К половине восьмого город обезумевал от велосипедов, воздух становился не просто как в Лос-Анджелесе, а как в Лос-Анджелесе при аварии канализации. Просыпалась после ночи изощренная городская война внутри войны, война с относительно легкими потерями, но с обостренными проявлениями отчаяния, злобной ненависти и бессильного, травящего душу отвращения. Тысячи вьетнамцев, образующих основание пирамиды, которой не простоять и пяти лет, кормящиеся ею хапуги, давящиеся от жадности. Командировочные американцы, преисполненные ненависти к вьетнамцам и страхом перед ними. Тысячи американцев, вопящих унылым хором в своих служебных кабинетах: «Этих людей ни черта не заставишь делать». А остальные — ихние, наши, те, кто не хотел участвовать в этой игре, кого от нее тошнит. В декабре того года министерство труда Южного Вьетнама объявило, что проблема беженцев решена, что всем «беженцам найдено место в хозяйственной жизни страны». Однако складывалось впечатление, что по большей части беженцы нашли себе место в самых темных городских закоулках, на помойках и под машинами, оставленными на автостоянках. В картонных ящиках из-под холодильников и кондиционеров находили приют по десятеро детей сразу. Большинство американцев, да и многие вьетнамцы переходили на другую сторону улицы, чтобы миновать помойки, на которых кормились целые семьи. И все это еще за много месяцев до начала знаменитого наступления «Тэт»[14] — поток беженцев просто затопил Сайгон. Как я слышал, в южновьетнамском министерстве труда на каждого сотрудника-вьетнамца приходилось до девяти советников-американцев.
В ресторанах Броддарда и «Пагода» и в пиццериях за углом днями напролет болтались вьетнамцы — «студенты» и «ковбои» на мотоциклах, бессвязно друг с другом споря, попрошайничая у американцев, стягивая со столов чаевые, читая Пруста, Мальро и Камю в изданиях «Плеяды». Я несколько раз говорил с одним из них, но общего языка мы не нашли. Я ничего не понял, кроме того, что он испытывал навязчивое желание сравнивать Вашингтон с Римом, а еще, кажется, он считал Эдгара По французским писателем. Ближе к вечеру «ковбои» оставляли бары и кафе-молочные и неслись к площади Ламсон, ища знакомств. Они могли смахнуть у вас с руки часы, мгновенно, как ястреб ловит полевую мышь. Могли стянуть бумажник, ручку, фотокамеру, очки — все, что плохо лежит. Затянись война еще немного, и они наловчились бы с вас на ходу подметки рвать. Они почти не покидали седел своих мотоциклов, никогда не оглядывались назад. Как-то солдат из 1-й дивизии снимал своих однополчан с девушками из бара на фоне Национальной ассамблеи. Он навел камеру и прицелился, но не успел нажать на спуск, как камера уже оказалась за квартал от него, а ему осталось лишь окутавшее его облако газа из выхлопной трубы, оборванный ремешок на шее да выражение беспомощного изумления па лице: «Надо же так влипнуть!» Через площадь перебежал мальчишка, сунул солдату за ворот кусок картона и скрылся за углом. «Белые мышата» наблюдали за происходящим, прыская от смеха, но мы, видевшие все это с террасы «Континенталя», только рты раскрыли.

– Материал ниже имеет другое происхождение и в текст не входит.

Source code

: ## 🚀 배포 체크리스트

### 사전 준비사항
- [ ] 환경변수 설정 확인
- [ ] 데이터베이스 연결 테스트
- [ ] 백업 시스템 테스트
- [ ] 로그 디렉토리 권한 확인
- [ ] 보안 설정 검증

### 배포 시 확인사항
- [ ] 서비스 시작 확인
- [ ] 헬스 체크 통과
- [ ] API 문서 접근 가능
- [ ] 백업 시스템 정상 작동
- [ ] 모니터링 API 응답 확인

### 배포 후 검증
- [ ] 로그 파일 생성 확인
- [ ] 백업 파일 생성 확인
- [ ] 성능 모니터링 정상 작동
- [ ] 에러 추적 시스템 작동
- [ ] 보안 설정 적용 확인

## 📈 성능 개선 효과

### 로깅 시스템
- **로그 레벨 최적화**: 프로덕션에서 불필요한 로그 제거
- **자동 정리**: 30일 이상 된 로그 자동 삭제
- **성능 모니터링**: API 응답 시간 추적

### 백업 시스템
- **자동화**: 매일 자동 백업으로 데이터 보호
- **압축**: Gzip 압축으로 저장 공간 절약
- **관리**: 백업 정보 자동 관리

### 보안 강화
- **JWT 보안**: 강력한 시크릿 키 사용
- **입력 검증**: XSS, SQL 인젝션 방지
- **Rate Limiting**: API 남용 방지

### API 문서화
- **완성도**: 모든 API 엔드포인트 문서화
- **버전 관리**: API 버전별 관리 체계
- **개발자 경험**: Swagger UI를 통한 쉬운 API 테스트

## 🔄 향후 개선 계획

Позже солдат поднялся к нам выпить пива и сказал: «Вернусь обратно на войну, ей-богу, в этом гадском Сайгоне не выдержать». Рядом с нами обедала большая группа штатских инженеров, из тех, что в ресторанах швыряются друг в друга тарелками. Один из них, пожилой толстяк, посоветовал: «Если поймаете кого из этих цветных паршивцев, прижмите как следует. Они этого не любят».

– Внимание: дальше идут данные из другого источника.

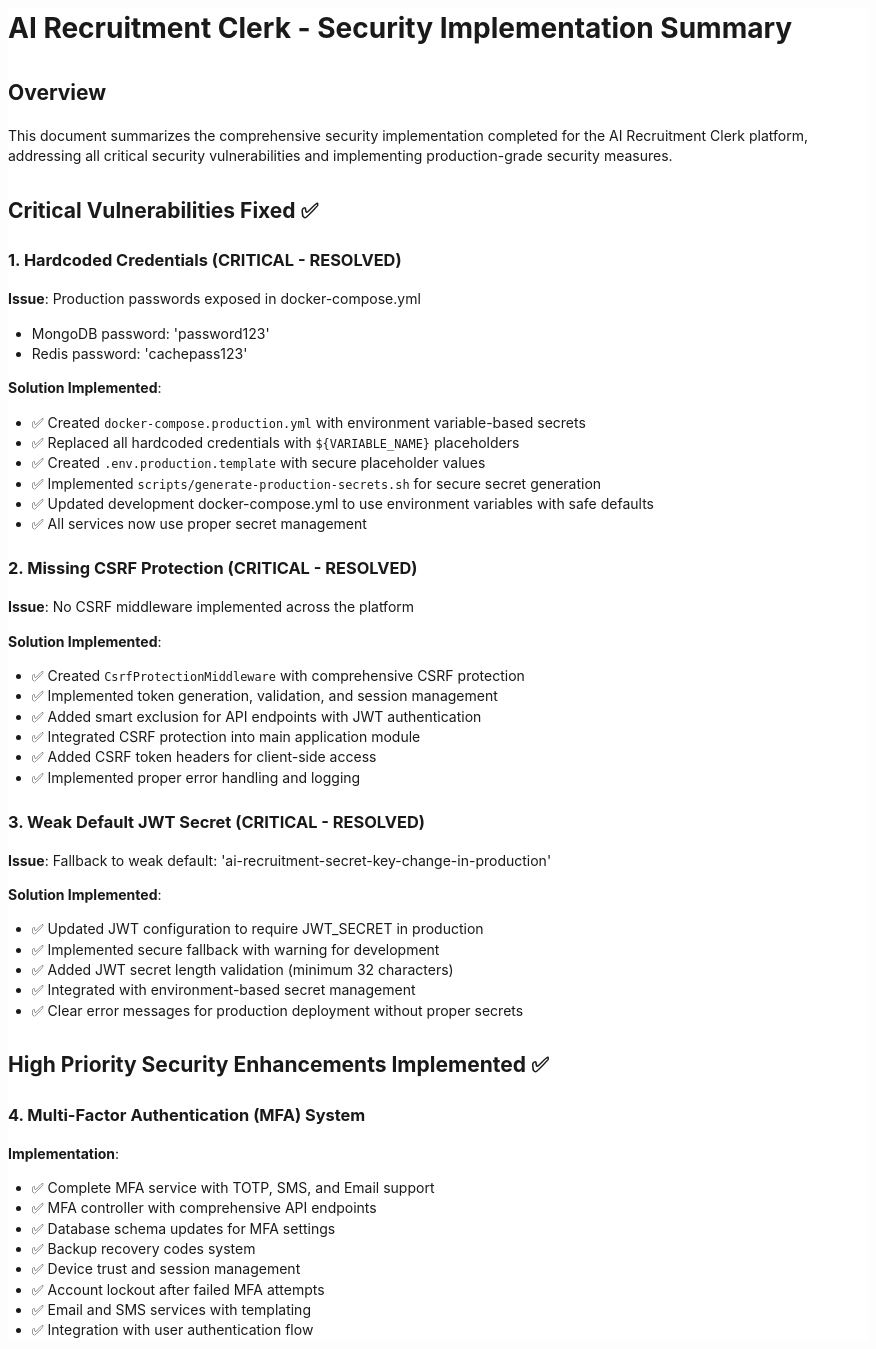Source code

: # AI Recruitment Clerk - Security Implementation Summary

## Overview

This document summarizes the comprehensive security implementation completed for the AI Recruitment Clerk platform, addressing all critical security vulnerabilities and implementing production-grade security measures.

## Critical Vulnerabilities Fixed ✅

### 1. Hardcoded Credentials (CRITICAL - RESOLVED)
**Issue**: Production passwords exposed in docker-compose.yml
- MongoDB password: 'password123'
- Redis password: 'cachepass123'

**Solution Implemented**:
- ✅ Created `docker-compose.production.yml` with environment variable-based secrets
- ✅ Replaced all hardcoded credentials with `${VARIABLE_NAME}` placeholders
- ✅ Created `.env.production.template` with secure placeholder values
- ✅ Implemented `scripts/generate-production-secrets.sh` for secure secret generation
- ✅ Updated development docker-compose.yml to use environment variables with safe defaults
- ✅ All services now use proper secret management

### 2. Missing CSRF Protection (CRITICAL - RESOLVED)
**Issue**: No CSRF middleware implemented across the platform

**Solution Implemented**:
- ✅ Created `CsrfProtectionMiddleware` with comprehensive CSRF protection
- ✅ Implemented token generation, validation, and session management
- ✅ Added smart exclusion for API endpoints with JWT authentication
- ✅ Integrated CSRF protection into main application module
- ✅ Added CSRF token headers for client-side access
- ✅ Implemented proper error handling and logging

### 3. Weak Default JWT Secret (CRITICAL - RESOLVED)
**Issue**: Fallback to weak default: 'ai-recruitment-secret-key-change-in-production'

**Solution Implemented**:
- ✅ Updated JWT configuration to require JWT_SECRET in production
- ✅ Implemented secure fallback with warning for development
- ✅ Added JWT secret length validation (minimum 32 characters)
- ✅ Integrated with environment-based secret management
- ✅ Clear error messages for production deployment without proper secrets

## High Priority Security Enhancements Implemented ✅

### 4. Multi-Factor Authentication (MFA) System
**Implementation**:
- ✅ Complete MFA service with TOTP, SMS, and Email support
- ✅ MFA controller with comprehensive API endpoints
- ✅ Database schema updates for MFA settings
- ✅ Backup recovery codes system
- ✅ Device trust and session management
- ✅ Account lockout after failed MFA attempts
- ✅ Email and SMS services with templating
- ✅ Integration with user authentication flow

С пяти до семи время в Сайгоне тянулось долго и нудно, энергия города гасла в сумерках, пока не наступала темнота и подвижность сменялась настороженностью. Ночной Сайгон по-прежнему был Вьетнамом, а ночь — истинная среда войны; ночью-то в деревнях и происходило все самое интересное; ночью не могли снимать телевизионщики; и Феникс — ночная птица — то прилетала, то улетала из Сайгона.